### RECORDS TO PROCESS
☆ ☆ ☆ ☆

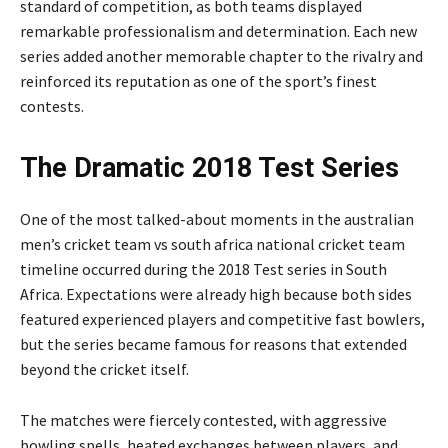
standard of competition, as both teams displayed
remarkable professionalism and determination. Each new
series added another memorable chapter to the rivalry and
reinforced its reputation as one of the sport’s finest
contests.
The Dramatic 2018 Test Series
One of the most talked-about moments in the australian
men’s cricket team vs south africa national cricket team
timeline occurred during the 2018 Test series in South
Africa. Expectations were already high because both sides
featured experienced players and competitive fast bowlers,
but the series became famous for reasons that extended
beyond the cricket itself.
The matches were fiercely contested, with aggressive
bowling spells, heated exchanges between players, and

☆ ☆ ☆ ☆

### JOB
Go through the entries above, and wherever a line holds the word "both", copy that line.

### EXERCISE ANSWER
standard of competition, as both teams displayed
Africa. Expectations were already high because both sides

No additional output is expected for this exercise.